WHAT IS NEEDED:
In the data below, replace "myFeature" with "symmetricPlate" and reproduce the lines with nothing else changed. Leave out the pictures.

*****

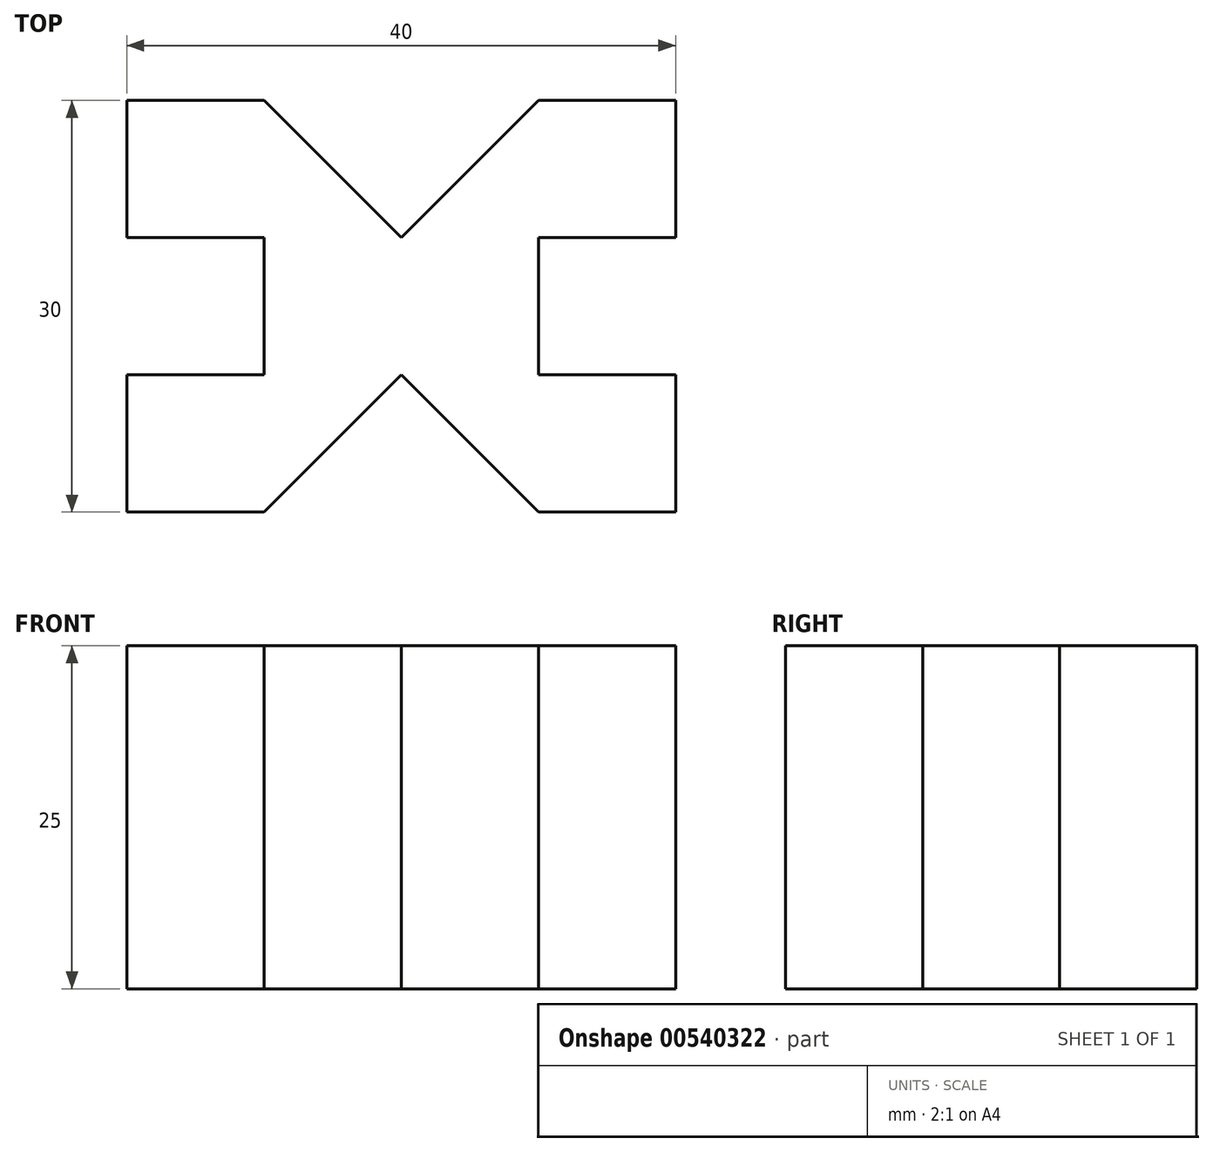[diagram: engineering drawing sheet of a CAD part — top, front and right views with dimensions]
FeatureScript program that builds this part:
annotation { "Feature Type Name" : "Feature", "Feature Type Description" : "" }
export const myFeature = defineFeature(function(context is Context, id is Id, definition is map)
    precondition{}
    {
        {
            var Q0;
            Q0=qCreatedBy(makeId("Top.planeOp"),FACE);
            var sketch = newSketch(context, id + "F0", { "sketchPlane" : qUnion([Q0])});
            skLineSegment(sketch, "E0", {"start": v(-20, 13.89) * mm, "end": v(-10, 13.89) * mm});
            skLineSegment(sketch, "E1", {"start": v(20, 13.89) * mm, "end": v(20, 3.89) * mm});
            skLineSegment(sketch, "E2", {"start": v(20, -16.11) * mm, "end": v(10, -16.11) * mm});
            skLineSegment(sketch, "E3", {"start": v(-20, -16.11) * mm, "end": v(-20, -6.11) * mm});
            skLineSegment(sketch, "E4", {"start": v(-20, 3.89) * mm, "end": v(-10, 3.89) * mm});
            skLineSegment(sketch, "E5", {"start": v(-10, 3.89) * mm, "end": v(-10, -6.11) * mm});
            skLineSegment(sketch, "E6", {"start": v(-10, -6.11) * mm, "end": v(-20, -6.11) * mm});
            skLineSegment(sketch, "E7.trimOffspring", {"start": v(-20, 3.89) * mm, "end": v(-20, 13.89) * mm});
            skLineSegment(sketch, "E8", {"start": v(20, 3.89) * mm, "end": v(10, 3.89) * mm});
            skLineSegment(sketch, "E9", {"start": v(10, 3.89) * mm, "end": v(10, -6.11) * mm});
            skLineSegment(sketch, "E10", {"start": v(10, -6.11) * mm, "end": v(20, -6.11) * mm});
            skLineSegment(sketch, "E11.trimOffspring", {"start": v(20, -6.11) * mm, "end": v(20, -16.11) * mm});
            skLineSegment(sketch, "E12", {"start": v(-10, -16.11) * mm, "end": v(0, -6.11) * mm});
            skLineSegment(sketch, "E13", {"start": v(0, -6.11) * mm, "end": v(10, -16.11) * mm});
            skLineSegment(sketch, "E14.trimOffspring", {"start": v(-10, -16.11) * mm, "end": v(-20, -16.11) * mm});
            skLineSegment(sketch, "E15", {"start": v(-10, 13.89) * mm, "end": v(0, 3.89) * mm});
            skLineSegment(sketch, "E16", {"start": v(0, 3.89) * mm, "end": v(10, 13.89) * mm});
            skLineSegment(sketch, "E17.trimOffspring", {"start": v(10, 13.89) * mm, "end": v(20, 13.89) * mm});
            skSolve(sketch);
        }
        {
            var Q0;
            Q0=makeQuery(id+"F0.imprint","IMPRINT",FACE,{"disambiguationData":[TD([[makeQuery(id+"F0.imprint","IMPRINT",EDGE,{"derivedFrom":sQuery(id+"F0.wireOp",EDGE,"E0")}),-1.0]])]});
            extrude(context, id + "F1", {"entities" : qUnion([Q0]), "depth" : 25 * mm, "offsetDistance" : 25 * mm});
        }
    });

*****

ANSWER FOR THIS EXERCISE:
[diagram: engineering drawing sheet of a CAD part — top, front and right views with dimensions]
FeatureScript program that builds this part:
annotation { "Feature Type Name" : "Feature", "Feature Type Description" : "" }
export const symmetricPlate = defineFeature(function(context is Context, id is Id, definition is map)
    precondition{}
    {
        {
            var Q0;
            Q0=qCreatedBy(makeId("Top.planeOp"),FACE);
            var sketch = newSketch(context, id + "F0", { "sketchPlane" : qUnion([Q0])});
            skLineSegment(sketch, "E0", {"start": v(-20, 13.89) * mm, "end": v(-10, 13.89) * mm});
            skLineSegment(sketch, "E1", {"start": v(20, 13.89) * mm, "end": v(20, 3.89) * mm});
            skLineSegment(sketch, "E2", {"start": v(20, -16.11) * mm, "end": v(10, -16.11) * mm});
            skLineSegment(sketch, "E3", {"start": v(-20, -16.11) * mm, "end": v(-20, -6.11) * mm});
            skLineSegment(sketch, "E4", {"start": v(-20, 3.89) * mm, "end": v(-10, 3.89) * mm});
            skLineSegment(sketch, "E5", {"start": v(-10, 3.89) * mm, "end": v(-10, -6.11) * mm});
            skLineSegment(sketch, "E6", {"start": v(-10, -6.11) * mm, "end": v(-20, -6.11) * mm});
            skLineSegment(sketch, "E7.trimOffspring", {"start": v(-20, 3.89) * mm, "end": v(-20, 13.89) * mm});
            skLineSegment(sketch, "E8", {"start": v(20, 3.89) * mm, "end": v(10, 3.89) * mm});
            skLineSegment(sketch, "E9", {"start": v(10, 3.89) * mm, "end": v(10, -6.11) * mm});
            skLineSegment(sketch, "E10", {"start": v(10, -6.11) * mm, "end": v(20, -6.11) * mm});
            skLineSegment(sketch, "E11.trimOffspring", {"start": v(20, -6.11) * mm, "end": v(20, -16.11) * mm});
            skLineSegment(sketch, "E12", {"start": v(-10, -16.11) * mm, "end": v(0, -6.11) * mm});
            skLineSegment(sketch, "E13", {"start": v(0, -6.11) * mm, "end": v(10, -16.11) * mm});
            skLineSegment(sketch, "E14.trimOffspring", {"start": v(-10, -16.11) * mm, "end": v(-20, -16.11) * mm});
            skLineSegment(sketch, "E15", {"start": v(-10, 13.89) * mm, "end": v(0, 3.89) * mm});
            skLineSegment(sketch, "E16", {"start": v(0, 3.89) * mm, "end": v(10, 13.89) * mm});
            skLineSegment(sketch, "E17.trimOffspring", {"start": v(10, 13.89) * mm, "end": v(20, 13.89) * mm});
            skSolve(sketch);
        }
        {
            var Q0;
            Q0=makeQuery(id+"F0.imprint","IMPRINT",FACE,{"disambiguationData":[TD([[makeQuery(id+"F0.imprint","IMPRINT",EDGE,{"derivedFrom":sQuery(id+"F0.wireOp",EDGE,"E0")}),-1.0]])]});
            extrude(context, id + "F1", {"entities" : qUnion([Q0]), "depth" : 25 * mm, "offsetDistance" : 25 * mm});
        }
    });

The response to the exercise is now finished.